Pamiętacie Sztruksa i tego małego po zawalach? I ich Boreliozę, co gnebila ludzi? To dopiero była ekipa... jeszcze trochę i polecenia wydawałaby mi pracownica ze straganu, tak to sb działało
Jak tam pranko bani usluteczniane za moich czasów? Nadal trzymają wysoki poziom manipulacji, czy wraz z odejściem Sztruksa i Zawałowca, nieco się uspokoiło?
A jak to teraz po tych zmianach? Czy w planach jest, że zarząd będzie tylko po czesku (i słowacku) mówił?

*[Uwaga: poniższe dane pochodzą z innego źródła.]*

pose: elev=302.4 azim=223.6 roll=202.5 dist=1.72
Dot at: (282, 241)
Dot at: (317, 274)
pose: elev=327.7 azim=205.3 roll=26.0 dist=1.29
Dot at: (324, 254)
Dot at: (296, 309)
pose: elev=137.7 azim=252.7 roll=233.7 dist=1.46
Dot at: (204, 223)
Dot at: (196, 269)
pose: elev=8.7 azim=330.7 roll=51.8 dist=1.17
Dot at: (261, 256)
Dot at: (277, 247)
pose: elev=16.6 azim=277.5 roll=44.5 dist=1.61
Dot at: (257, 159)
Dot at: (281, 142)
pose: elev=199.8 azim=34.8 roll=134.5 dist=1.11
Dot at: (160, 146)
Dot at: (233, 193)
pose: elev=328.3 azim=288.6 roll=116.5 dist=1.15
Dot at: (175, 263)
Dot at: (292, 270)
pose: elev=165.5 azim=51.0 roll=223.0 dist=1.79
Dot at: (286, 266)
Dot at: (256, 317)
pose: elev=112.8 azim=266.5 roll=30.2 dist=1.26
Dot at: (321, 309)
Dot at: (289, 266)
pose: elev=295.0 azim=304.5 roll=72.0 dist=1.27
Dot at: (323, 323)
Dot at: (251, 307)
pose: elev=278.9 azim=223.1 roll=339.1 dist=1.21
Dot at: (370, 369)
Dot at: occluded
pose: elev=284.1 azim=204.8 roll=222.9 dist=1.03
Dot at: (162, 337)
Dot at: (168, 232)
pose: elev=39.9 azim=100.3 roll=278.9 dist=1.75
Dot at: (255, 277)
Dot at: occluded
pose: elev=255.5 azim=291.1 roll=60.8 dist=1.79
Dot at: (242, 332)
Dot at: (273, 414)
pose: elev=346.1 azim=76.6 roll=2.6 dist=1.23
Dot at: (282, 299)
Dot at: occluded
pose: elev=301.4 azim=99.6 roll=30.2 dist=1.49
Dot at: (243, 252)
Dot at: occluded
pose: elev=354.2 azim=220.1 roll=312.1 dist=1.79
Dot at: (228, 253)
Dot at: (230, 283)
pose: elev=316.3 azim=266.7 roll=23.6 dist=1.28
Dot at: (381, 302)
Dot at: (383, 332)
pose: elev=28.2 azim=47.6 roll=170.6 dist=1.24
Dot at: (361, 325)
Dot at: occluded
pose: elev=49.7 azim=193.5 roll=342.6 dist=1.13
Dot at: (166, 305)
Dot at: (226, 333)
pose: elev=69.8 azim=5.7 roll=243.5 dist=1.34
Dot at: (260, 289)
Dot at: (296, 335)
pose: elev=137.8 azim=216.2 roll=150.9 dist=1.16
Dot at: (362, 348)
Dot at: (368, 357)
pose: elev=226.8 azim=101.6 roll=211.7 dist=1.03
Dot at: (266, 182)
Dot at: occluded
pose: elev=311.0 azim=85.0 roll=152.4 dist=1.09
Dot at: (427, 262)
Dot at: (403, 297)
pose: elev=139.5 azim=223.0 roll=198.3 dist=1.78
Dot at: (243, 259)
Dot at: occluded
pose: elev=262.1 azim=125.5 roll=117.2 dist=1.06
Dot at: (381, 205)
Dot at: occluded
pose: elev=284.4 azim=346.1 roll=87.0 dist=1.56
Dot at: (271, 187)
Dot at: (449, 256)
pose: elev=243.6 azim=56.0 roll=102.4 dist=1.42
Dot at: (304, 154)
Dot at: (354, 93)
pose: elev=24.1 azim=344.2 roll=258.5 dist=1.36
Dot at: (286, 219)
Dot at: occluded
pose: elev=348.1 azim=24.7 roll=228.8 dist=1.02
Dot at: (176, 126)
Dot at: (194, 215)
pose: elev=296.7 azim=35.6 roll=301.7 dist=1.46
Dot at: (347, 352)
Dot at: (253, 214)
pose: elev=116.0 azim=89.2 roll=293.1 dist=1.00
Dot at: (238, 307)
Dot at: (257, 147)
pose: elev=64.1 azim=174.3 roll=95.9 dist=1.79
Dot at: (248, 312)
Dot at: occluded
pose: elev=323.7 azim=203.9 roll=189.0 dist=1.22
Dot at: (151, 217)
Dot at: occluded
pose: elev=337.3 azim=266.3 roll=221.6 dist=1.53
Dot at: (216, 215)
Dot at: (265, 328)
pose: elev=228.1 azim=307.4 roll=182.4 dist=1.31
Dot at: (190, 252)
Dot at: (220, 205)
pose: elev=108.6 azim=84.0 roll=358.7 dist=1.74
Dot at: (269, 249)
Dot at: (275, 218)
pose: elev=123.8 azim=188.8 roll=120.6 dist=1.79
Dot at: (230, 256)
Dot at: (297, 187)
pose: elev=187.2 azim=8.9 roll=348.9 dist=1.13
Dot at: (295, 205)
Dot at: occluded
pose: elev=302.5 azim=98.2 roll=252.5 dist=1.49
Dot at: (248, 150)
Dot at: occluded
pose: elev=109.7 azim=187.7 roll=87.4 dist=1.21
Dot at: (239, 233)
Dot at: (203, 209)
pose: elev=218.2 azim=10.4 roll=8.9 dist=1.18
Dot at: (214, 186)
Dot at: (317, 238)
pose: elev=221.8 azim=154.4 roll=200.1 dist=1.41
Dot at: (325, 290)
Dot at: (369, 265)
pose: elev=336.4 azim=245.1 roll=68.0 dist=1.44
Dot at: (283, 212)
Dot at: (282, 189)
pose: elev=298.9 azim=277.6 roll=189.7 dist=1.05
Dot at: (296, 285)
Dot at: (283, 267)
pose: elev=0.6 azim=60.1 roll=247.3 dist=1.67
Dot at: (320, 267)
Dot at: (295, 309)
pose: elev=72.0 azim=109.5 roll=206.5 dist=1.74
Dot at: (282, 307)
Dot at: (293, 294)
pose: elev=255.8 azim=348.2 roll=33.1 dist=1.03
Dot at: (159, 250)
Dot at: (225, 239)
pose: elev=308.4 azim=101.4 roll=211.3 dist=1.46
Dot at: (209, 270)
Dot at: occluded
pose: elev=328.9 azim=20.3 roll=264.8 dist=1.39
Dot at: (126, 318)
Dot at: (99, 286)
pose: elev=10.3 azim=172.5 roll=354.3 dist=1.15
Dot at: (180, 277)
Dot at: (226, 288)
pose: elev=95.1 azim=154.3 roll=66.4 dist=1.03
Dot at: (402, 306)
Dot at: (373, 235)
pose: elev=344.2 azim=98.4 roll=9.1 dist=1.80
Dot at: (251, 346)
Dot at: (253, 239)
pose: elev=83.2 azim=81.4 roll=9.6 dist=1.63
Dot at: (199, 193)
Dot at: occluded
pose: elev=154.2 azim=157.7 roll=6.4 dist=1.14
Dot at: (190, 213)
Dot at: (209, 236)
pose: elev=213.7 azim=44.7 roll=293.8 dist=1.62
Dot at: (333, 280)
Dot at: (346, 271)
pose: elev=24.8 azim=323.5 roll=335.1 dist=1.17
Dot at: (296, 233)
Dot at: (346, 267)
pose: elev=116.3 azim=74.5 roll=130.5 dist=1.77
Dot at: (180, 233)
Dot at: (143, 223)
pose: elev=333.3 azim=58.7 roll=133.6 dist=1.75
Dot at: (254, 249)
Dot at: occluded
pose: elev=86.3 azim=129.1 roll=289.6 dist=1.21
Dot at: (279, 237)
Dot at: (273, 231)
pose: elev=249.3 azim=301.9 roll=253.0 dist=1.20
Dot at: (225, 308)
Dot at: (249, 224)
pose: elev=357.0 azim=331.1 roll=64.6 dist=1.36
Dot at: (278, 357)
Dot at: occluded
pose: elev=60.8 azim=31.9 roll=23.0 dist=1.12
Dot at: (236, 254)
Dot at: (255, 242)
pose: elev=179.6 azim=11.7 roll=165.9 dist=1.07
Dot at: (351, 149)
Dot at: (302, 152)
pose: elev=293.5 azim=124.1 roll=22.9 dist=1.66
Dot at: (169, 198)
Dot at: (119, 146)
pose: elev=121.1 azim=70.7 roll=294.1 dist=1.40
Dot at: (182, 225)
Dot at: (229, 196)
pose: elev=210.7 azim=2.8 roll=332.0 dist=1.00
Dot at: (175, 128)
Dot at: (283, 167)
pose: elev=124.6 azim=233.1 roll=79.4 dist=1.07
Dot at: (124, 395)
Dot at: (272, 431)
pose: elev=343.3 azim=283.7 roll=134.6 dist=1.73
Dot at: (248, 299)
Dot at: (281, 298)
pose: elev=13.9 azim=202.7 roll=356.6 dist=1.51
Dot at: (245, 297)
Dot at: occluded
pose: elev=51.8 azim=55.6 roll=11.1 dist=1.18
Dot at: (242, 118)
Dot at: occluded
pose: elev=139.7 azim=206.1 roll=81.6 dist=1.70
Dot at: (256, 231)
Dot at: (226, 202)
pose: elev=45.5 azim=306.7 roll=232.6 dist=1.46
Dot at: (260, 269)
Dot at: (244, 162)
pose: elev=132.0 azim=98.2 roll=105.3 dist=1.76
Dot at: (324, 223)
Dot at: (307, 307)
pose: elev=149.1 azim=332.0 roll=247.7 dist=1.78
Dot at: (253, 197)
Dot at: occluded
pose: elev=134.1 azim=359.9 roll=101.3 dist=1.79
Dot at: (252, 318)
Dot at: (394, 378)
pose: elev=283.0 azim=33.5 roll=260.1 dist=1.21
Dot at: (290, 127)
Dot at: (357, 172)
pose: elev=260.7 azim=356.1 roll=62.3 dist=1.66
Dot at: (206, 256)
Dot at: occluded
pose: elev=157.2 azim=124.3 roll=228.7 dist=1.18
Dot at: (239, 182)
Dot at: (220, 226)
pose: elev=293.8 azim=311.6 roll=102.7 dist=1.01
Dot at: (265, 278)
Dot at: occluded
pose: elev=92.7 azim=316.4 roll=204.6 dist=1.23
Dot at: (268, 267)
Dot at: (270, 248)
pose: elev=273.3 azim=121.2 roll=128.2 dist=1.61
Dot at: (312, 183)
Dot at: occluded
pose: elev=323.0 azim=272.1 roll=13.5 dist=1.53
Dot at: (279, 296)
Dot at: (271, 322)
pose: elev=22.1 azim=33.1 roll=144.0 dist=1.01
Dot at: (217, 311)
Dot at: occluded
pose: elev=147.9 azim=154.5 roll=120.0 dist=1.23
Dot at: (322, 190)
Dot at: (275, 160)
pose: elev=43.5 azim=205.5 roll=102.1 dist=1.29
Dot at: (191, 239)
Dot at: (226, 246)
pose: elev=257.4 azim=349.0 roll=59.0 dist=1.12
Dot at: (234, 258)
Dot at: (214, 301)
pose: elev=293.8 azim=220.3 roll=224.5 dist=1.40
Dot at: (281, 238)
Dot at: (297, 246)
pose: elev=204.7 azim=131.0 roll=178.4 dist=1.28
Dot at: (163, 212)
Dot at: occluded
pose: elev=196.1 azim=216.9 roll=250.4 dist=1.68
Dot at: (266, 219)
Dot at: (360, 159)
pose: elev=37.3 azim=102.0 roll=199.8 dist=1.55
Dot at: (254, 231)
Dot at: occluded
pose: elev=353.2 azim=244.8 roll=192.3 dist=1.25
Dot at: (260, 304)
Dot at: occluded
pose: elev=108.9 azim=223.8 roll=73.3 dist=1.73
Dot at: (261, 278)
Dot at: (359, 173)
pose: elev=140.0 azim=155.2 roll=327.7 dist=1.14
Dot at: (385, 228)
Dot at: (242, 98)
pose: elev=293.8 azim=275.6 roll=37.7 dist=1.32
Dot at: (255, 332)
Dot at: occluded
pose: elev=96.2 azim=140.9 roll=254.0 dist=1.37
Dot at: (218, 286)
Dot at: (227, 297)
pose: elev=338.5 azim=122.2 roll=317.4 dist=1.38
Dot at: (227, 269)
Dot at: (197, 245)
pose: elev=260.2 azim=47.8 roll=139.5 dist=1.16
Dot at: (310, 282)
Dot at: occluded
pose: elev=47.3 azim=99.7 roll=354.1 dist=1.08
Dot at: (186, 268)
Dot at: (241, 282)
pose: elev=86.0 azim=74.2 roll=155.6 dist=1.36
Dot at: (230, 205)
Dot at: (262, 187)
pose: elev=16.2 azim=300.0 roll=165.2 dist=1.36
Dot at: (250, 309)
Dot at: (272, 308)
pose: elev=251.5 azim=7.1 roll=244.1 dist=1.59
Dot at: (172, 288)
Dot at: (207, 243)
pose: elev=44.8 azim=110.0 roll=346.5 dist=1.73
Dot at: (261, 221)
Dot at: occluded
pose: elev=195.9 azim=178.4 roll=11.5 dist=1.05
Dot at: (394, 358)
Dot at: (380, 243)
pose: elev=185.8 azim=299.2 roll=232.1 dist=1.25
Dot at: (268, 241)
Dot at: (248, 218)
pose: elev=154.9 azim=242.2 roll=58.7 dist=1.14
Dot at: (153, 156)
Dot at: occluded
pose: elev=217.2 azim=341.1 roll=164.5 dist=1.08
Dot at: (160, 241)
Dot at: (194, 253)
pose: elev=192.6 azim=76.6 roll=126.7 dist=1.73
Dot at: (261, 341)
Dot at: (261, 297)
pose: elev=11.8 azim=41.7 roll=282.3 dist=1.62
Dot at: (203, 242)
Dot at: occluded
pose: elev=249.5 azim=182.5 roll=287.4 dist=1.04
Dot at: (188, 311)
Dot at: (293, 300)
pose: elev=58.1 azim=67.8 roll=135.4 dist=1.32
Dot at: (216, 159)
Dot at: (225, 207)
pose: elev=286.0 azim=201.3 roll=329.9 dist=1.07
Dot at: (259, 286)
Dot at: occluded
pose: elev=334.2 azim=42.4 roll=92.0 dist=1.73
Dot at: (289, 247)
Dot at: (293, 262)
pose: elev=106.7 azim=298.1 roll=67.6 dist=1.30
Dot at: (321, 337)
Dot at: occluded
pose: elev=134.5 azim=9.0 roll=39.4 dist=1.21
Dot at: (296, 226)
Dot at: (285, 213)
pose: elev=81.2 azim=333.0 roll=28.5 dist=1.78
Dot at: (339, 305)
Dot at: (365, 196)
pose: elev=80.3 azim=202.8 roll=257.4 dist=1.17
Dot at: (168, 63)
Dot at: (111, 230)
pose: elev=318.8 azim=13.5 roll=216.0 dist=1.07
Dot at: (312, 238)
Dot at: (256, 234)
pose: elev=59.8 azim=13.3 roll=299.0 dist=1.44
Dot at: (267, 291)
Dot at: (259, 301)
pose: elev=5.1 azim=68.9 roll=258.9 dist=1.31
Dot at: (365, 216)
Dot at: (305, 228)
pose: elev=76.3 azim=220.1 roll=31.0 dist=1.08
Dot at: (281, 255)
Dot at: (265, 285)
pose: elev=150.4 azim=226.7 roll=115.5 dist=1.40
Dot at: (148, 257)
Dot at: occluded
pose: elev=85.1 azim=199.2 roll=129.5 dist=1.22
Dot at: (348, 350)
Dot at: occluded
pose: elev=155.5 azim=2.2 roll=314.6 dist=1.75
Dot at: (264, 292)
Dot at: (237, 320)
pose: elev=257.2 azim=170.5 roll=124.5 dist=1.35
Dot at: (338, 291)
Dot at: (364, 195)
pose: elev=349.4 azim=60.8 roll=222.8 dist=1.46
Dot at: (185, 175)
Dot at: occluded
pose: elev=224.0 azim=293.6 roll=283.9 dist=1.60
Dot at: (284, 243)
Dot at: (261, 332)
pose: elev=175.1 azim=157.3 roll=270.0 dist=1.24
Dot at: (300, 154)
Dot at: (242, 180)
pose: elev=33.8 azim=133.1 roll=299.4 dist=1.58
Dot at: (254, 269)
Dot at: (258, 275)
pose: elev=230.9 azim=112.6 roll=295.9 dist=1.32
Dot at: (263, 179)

Słabo to wygląda. Miesiąc temu powiedziano, że swietlana przyszłość nas czeka i żebyśmy się tylko nie zwalniali a tymczasem tydzień temu z 10 na budowie zostało 6. Reszta z dnia na dzień została pogoniona. Zdaj komputer, zaliczkę, auto, do widzenia. A poumawiane spotkania z Zamawiającym, Dostawcami, Podwykonawcami? To już nie Twój problem. Pogonili ludzi z uprawnieniami, których dwa lata temu tak bardzo szukali, kazali wołać znajomych... Szkoda straconych lat.
Dlaczego zmieniliscie nazwę? Z poprzedniej już się wszyscy śmiali?
Jak tam wasze monitoringi w mieszkaniach służbowych?